Why did we expect anything different? Who voted for Motlanthe in the first and even second place?
While I don’t want to laugh, I am amused by these moves.
Poor Africa has a hard act to follow and we are using other people’s criteria as yardsticks.
And we are failing to meet their standards, standards which they, themselves, fail to meet or maintain.
And yet we get blamed for it.
The failure of democracy is amplified when it happens elsewhere outside America and Britain, yet democracy would be such a fine attribute to intelligent and civilised humans, if only it were real and existed anywhere in the world.
In South Africa, a country with the continent’s most liberal laws, one is seemingly assured of a national presidency by an ability to defy the courts and having the dexterity to manipulate party supporters who sing, dance and trumpet the virtues of democracy.
The underlying intimidatory message of violence is unmistakable in the singing and dancing before, during and after the elections.
Do you remember the days of alliances and political parties or liberation movements aligning themselves with other countries in Africa?
First, you had to be fighting for the liberation of your country.
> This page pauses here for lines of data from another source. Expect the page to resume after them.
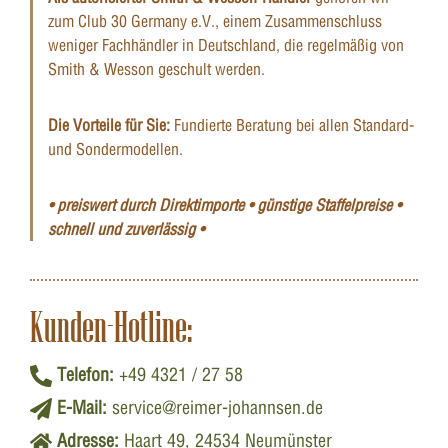
zum Club 30 Germany e.V., einem Zusammenschluss
weniger Fachhändler in Deutschland, die regelmäßig von
Smith & Wesson geschult werden.
Die Vorteile für Sie:
Fundierte Beratung bei allen Standard-
und Sondermodellen.
• preiswert durch Direktimporte • günstige Staffelpreise •
schnell und zuverlässig •
Kunden-Hotline:
Telefon:
+49 4321 / 27 58
E-Mail:
service@reimer-johannsen.de
Adresse:
Haart 49, 24534 Neumünster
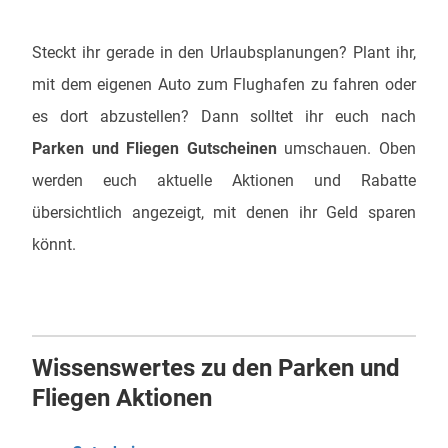
Steckt ihr gerade in den Urlaubsplanungen? Plant ihr,
mit dem eigenen Auto zum Flughafen zu fahren oder
es dort abzustellen? Dann solltet ihr euch nach
Parken und Fliegen Gutscheinen
umschauen. Oben
werden euch aktuelle Aktionen und Rabatte
übersichtlich angezeigt, mit denen ihr Geld sparen
könnt.
Wissenswertes zu den Parken und
Fliegen Aktionen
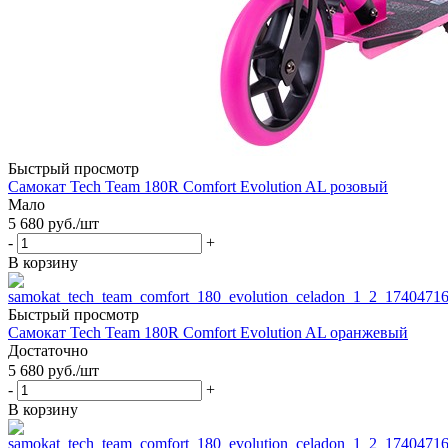
Быстрый просмотр
Самокат Tech Team 180R Comfort Evolution AL розовый
Мало
5 680
руб.
/шт
-
+
В корзину
Быстрый просмотр
Самокат Tech Team 180R Comfort Evolution AL оранжевый
Достаточно
5 680
руб.
/шт
-
+
В корзину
But to do that you had to be “aligned” to a super-power (the United States of America or the Union of Soviet Socialist Republics).
The last time I cared to look, South Africa’s Pan Africanist Congress (PAC) was poised to clinch one seat in South Africa’s 2009 parliament.
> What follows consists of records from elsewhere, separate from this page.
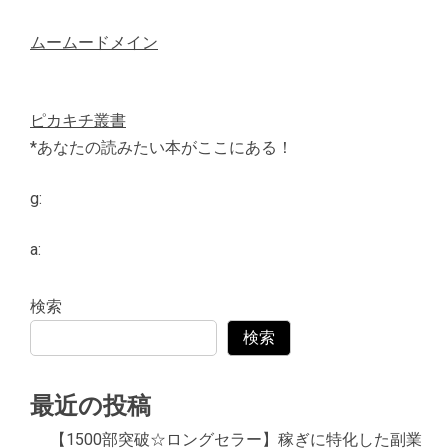
ムームードメイン
ピカキチ叢書
*あなたの読みたい本がここにある！
g:
a:
検索
検索
最近の投稿
【1500部突破☆ロングセラー】稼ぎに特化した副業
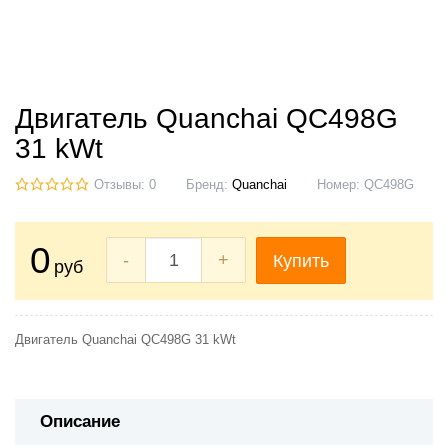
Двигатель Quanchai QC498G
31 kWt
Отзывы: 0
Бренд:
Quanchai
Номер:
QC498G
0
-
+
Купить
руб
Двигатель Quanchai QC498G 31 kWt
Описание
I don’t care what happened in the end because, either way, they did not get more than one seat. And that is a shame.
A shame, not because they did not deserve one seat in parliament, but a shame because they, in terms of history, deserved to be second or, at worst, third.
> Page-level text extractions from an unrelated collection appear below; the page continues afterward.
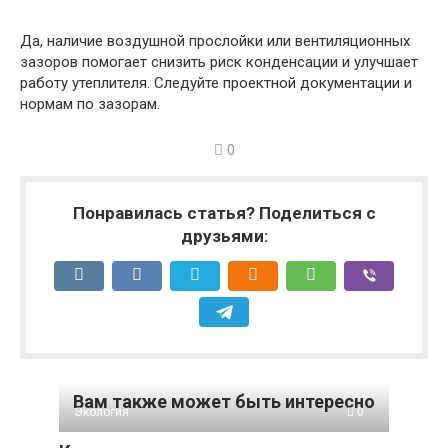
Да, наличие воздушной прослойки или вентиляционных
зазоров помогает снизить риск конденсации и улучшает
работу утеплителя. Следуйте проектной документации и
нормам по зазорам.
0
Понравилась статья? Поделиться с
друзьями:
Вам также может быть интересно
Экология
0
Their history dictates that they should be neck and neck with the African National Congress.
But, over the years, the people watched and spoke; they relegated the PAC to the dustbin of history.
The reasons are obvious: if you get bigger than your boots, don’t wear them!
If you feel more important than your supporters, you are history.
No player is greater than the game itself.
The PAC was aligned to Mugabe’s ZANU-PF party; they both enjoyed Chinese support while Joshua Nkomo’s PF-ZAPU (Soviet support) was aligned to the ANC.
Meanwhile in Mozambique, FRELIMO (Soviet) found itself aligning with ZANU-PF more for tactical than ideological reasons.
There is something obscene about seeing brutal dictators, with blood on their hands, mingling with well-intentioned leaders who are struggling to introduce democracy on the continent.
There is something seemingly retrogressive about granting democratic rights to people like Gaddafi and Mugabe who have made a lifetime’s effort to deny millions of people democratic rights.
And to make matters worse, when the bad appear in the midst of the good, it is the bad ones who are more conspicuous and who hog the limelight and for all the wrong reasons.
Africa, starved of role models, cannot afford these kinds of gestures.
Mugabe and Gaddafi had no reason to be in South Africa. Their presence tainted a happy occasion and insulted those of humanity who work tirelessly for democracy.
Their presence was a gesture in bad taste because these two reminded happy people that evil lurks not too far away. It was like trying to drink a glass of milk as one passes by a pit latrine.
It wasn’t kosher, for what it’s worth.
And yet gestures are very important and effective; ask that guy called Nelson Mandela who knows the power of symbolic gestures!